I don't miss him anymore. I don't think about him often. But I can't forget. Losing him, losing our friendship, was the beginning of my metamorphoses from a lost teenager to an adult finding her way. There were no answers, and that is when I realized that life goes on without answers. There was so much pain that wouldn't go away, which is how I realized that in order to go on with all that pain I would have to embrace it and let it change me. There was no way to go back, and then I realized that there never would be. Ever little thing, ever big thing, combines to make me who I am. I am left wondering, who would I be today without him? Who would he be today?

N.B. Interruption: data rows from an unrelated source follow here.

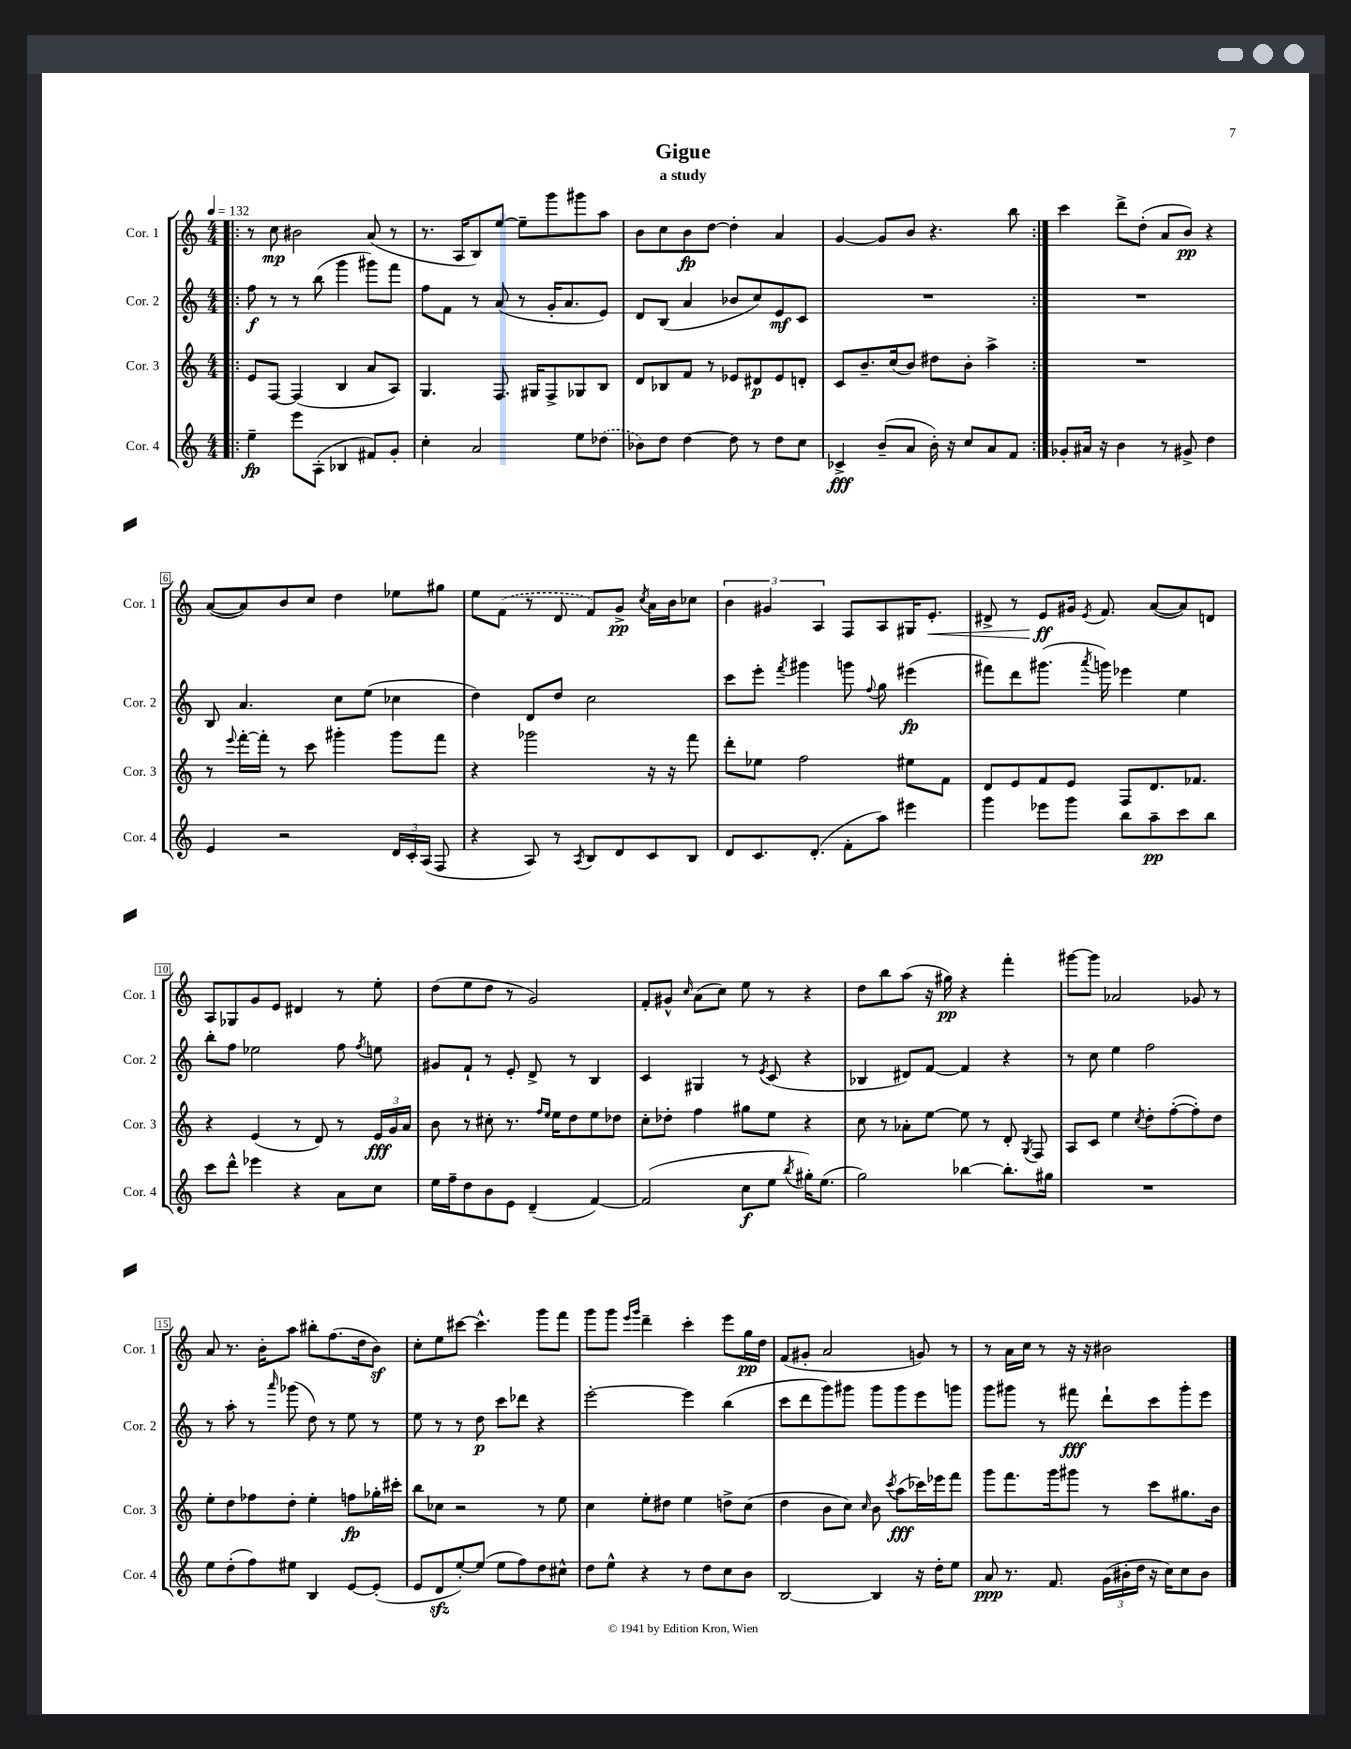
\header { title = "Gigue" subtitle = "a study" }
<<
\new StaffGroup <<
\new Staff = "s0" \with { instrumentName = "Cor. 1" shortInstrumentName = "Cor. 1" } {
    \clef treble \key c \major \numericTimeSignature \time 4/4 \tempo 4 = 132
    \autoBeamOff \repeat volta 2 { \bar ".|:" r8 c''8\mp bis'2 a'8( r8 |
    r8. a16[ b8) e''8]~ e''8[-- g'''8 gis'''8 a''8] |
    b'8[ c''8 b'8\fp d''8]~ d''4-. a'4 |
    g'4~ g'8[ b'8] r4. b''8 | }
    c'''4 d'''8[-> d''8]-.( a'8[ b'8]\pp) r4 |
    a'8[~( a'8) b'8 c''8] d''4 ees''8[ gis''8] |
    e''8[ \once \slurDashed f'8]( r8 d'8 f'8[) g'8]->\pp \acciaccatura { c''8 } a'16[ b'16 ces''8] |
    \tuplet 3/2 { b'4 gis'4 a4 } f8[ a8 gis16 e'8.]-.\< |
    dis'8-> r8 e'8[\ff\! gis'16] \acciaccatura { e'8 } f'8. a'8[~( a'8) d'8] |
    a8[ ges8 g'8 e'8] dis'4 r8 e''8-. |
    d''8[( e''8 d''8] r8 g'2) |
    f'8[-. gis'8]-^ \grace { c''16 } a'8[( c''8]) e''8 r8 r4 |
    d''8[ b''8 a''8]( r16 gis''16\pp) r4 f'''4-. |
    gis'''8[~ gis'''8] aes'2 ges'8 r8 |
    a'8 r8. b'16[-. a''8] bis''8[-. f''8.( d''16 b'8]\sf) |
    c''8[-. e''8 cis'''8]~ cis'''4.-^ g'''8[ f'''8] |
    g'''8[ g'''8] \grace { e'''16[ g'''16] } d'''4-- c'''4-. e'''8[ g''16\pp d''16] |
    f'8[( gis'8]-. a'2 g'8) r8 |
    r8 a'16[ c''16] r8 r16 r16 bis'2 \bar "|." |
}
\new Staff = "s1" \with { instrumentName = "Cor. 2" shortInstrumentName = "Cor. 2" } {
    \clef treble \key c \major \numericTimeSignature \time 4/4
    \autoBeamOff \repeat volta 2 { \bar ".|:" f''8\f r8 r8 b''8( g'''4 gis'''8[) f'''8] |
    f''8[ f'8] r8 a'8( r8 g'16[-. a'8. e'8]) |
    d'8[ b8]( a'4 bes'8[ c''8) e'8\mf c'8] |
    R1 | }
    R1 |
    b8 a'4. c''8[ e''8]( ces''4 |
    d''4) d'8[ d''8] c''2 |
    c'''8[ e'''8]-. \acciaccatura { f'''8 } gis'''4 g'''8 \appoggiatura { f''8 } g''8 eis'''4\fp( |
    fis'''8[) d'''8 gis'''8.]( \acciaccatura { a'''8 } g'''16) ees'''4 e''4 |
    b''8[-. f''8] ees''2 f''8 \acciaccatura { f''8 } e''8 |
    gis'8[ f'8]-! r8 e'8-. d'8-> r8 b4 |
    c'4 gis4 r8 \acciaccatura { e'8 } c'8( r4 |
    bes4 dis'8[) f'8]~ f'4 r4 |
    r8 c''8 e''4 f''2 |
    r8 a''8-. r8 \grace { a'''16 } ges'''8( d''8) r8 e''8 r8 |
    e''8 r8 r8 d''8\p c'''8[ des'''8] r4 |
    e'''2~-. e'''4 b''4( |
    c'''8[ d'''8 g'''8) gis'''8] gis'''8[ gis'''8 e'''8 g'''8] |
    g'''8[ gis'''8] r8 fis'''8\fff d'''8[-! c'''8 gis'''8-. e'''8] \bar "|." |
}
\new Staff = "s2" \with { instrumentName = "Cor. 3" shortInstrumentName = "Cor. 3" } {
    \clef treble \key c \major \numericTimeSignature \time 4/4
    \autoBeamOff \repeat volta 2 { \bar ".|:" e'8[ f8]~ f4( b4 a'8[ a8]) |
    g4. f8. gis16[ f8-> ges8 b8] |
    d'8[ bes8 f'8] r8 ees'8[ dis'8\p ees'8 d'8]-. |
    c'8[ b'8.-- c''16( b'8]) dis''8[ b'8]-. a''4-> | }
    R1 |
    r8 \appoggiatura { e'''8 } f'''16[~-. f'''16]-. r8 c'''8 gis'''4-. gis'''8[ f'''8] |
    r4 ges'''2 r16 r16 f'''8 |
    d'''8[-. ees''8] f''2 eis''8[ f'8] |
    d'8[ e'8 f'8 e'8] f8[ d'8. fes'8.] |
    r4 e'4( r8 d'8) r8 \tuplet 3/2 { e'16[\fff g'16 a'16] } |
    b'8 r8 cis''8-. r8. \grace { f''16[ e''16] } e''16[ d''8 e''8 des''8] |
    c''8[-. des''8]-. f''4 gis''8[ e''8] r4 |
    c''8 r8 aes'8[-. e''8]~ e''8 r8 d'8-. \acciaccatura { g8 } f8 |
    a8[ c'8] e''4 \acciaccatura { c''8 } d''8[-. f''8~-.( f''8-.) d''8] |
    e''8[-. d''8 fes''8 d''8]-. e''4-. f''8[\fp ges''16-. cis'''16]-. |
    b''8[ ces''8] r2 r8 e''8 |
    c''4 e''8[-. dis''8] e''4 d''8[-> c''8]( |
    d''4 b'8[ c''8]) \grace { c''16 } b'8 \acciaccatura { c'''8 } a''8[\fff( ces'''16) ees'''16 f'''8] |
    g'''8[ f'''8. g'''16 gis'''8] r8 c'''8[ gis''8. b'16] \bar "|." |
}
\new Staff = "s3" \with { instrumentName = "Cor. 4" shortInstrumentName = "Cor. 4" } {
    \clef treble \key c \major \numericTimeSignature \time 4/4
    \autoBeamOff \repeat volta 2 { \bar ".|:" e''4--\fp e'''8[ a8]-.( bes4 fis'8[) g'8]-. |
    c''4-. a'2 e''8[ \once \slurDashed des''8]( |
    bes'8[) d''8] d''4~ d''8 r8 d''8[ c''8] |
    ces'4->\fff b'8[--( a'8] b'16-.) r16 c''8[ a'8 f'8] | }
    ges'8[-. ais'16] r16 b'4 r8 gis'8-> d''4 |
    e'4 r2 \tuplet 3/2 { d'16[ c'16-. a16]( } f8 |
    r4 a8) r8 \acciaccatura { a8 } b8[ d'8 c'8 b8] |
    d'8[ c'8. d'8.]-.( f'8[-. a''8]) eis'''4 |
    g'''4 ees'''8[ g'''8] b''8[ a''8--\pp c'''8 b''8] |
    c'''8[ d'''8]-^ ees'''4 r4 a'8[ c''8] |
    e''16[ f''16-- d''8 b'8 e'8] d'4--( f'4~) |
    f'2( c''8[\f e''8] \acciaccatura { b''8 } gis''16[-.) e''8.]( |
    g''2) bes''4~ bes''8.[-. gis''16] |
    R1 |
    e''8[ d''8-.( f''8) eis''8] b4 e'8[~ e'8]-.( |
    e'8[ d'8\sfz e''8~-.) e''8]( e''8[ f''8) d''8 cis''8]-^ |
    d''8[ e''8]-^ r4 r8 d''8[ c''8 b'8] |
    b2~ b4 r16 d''16[-. e''8] |
    a'8\ppp r8. f'8. \tuplet 3/2 { g'16[( bis'16-. d''16] } r16 c''16[) c''8 bis'8] \bar "|." |
}
>>
>>
\layout { \context { \Score \override BarNumber.stencil = #(make-stencil-boxer 0.1 0.3 ly:text-interface::print) } }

Earlier, over dinner cooked on our gas oven, we'd discovered the joys of "burning" Styrofoam cups. On mine I'd written the feelings I had for a Certain Person... We spent a lot of time during our senior year together. He wanted me but I just told Him I wasn't interested. But I was. The last time I saw Him we had a big fight, didn't say goodbye, and He never told me He was leaving. So I wrote out my frustration, hurt, confusion, and that lingering feeling that could have been love on a Styrofoam cup. Then watched in sadness and interest as all the words melted over that maroon candle. Then the call came. Jo answered and I knew by her face what Mom was saying. I even knew who it was. She didn't have to say it, but somehow the look of shock and horror in her face when she put down the phone and then put her arms around me couldn't prepare me for the words that came crashing through my mind into my heart: "It's Jesse".
Jesse, the one who had been there for me, and Him, through the whole thing. Jesse, the one who used to make me smile when nothing else would. Jesse, the one who I thought would always be there, was gone. His whole family had been killed when a semi careened into the back of their van as they sat in traffic near their home.
I remember crying for hours with my head in her lap as she stroked my hair and handed me an endless string of tissues. I remember her reading Psalms to me as I fell into a fitful sleep. I remember thinking I'd never sleep, then waking up and wishing I could just be asleep again. I remember spending hours over the next few days sitting and trying to fathom what had happened. I remember standing in church three days later bawling my eyes out. I remember my Mom putting her arm around me and not saying anything. I remember standing in little groups with my friends - no one had anything to say. I remember wishing that somehow in all this pain He would come back and help me through it - the way the three of us had done everything else together that year. I remember the rain that fell all day Tuesday - mimicking the tears that would not stop running down my face. I remember countless nights dreaming about him being alive again - half the time I thought it was real and cried when I woke up, the other half of the time I knew it wasn't real and woke up crying. I remember the last dream about him - he'd died. I remember wondering when I was going to move on - when life would go back to normal.
And now I know the answer to that question: NEVER.
That string of events was the beginning of a new normal. A normal that included more pain than I'd ever experienced before. A normal that never stopped changing.
I don't miss him anymore. I don't think about him often. But I can't forget. Losing him, losing our friendship, was the beginning of my metamorphoses from a lost teenager to an adult finding her way. There were no answers, and that is when I realized that life goes on without answers. There was so much pain that wouldn't go away, which is how I realized that in order to go on with all that pain I would have to embrace it and let it change me. There was no way to go back, and then I realized that there never would be. Ever little thing, ever big thing, combines to make me who I am. I am left wondering, who would I be today without him? Who would he be today?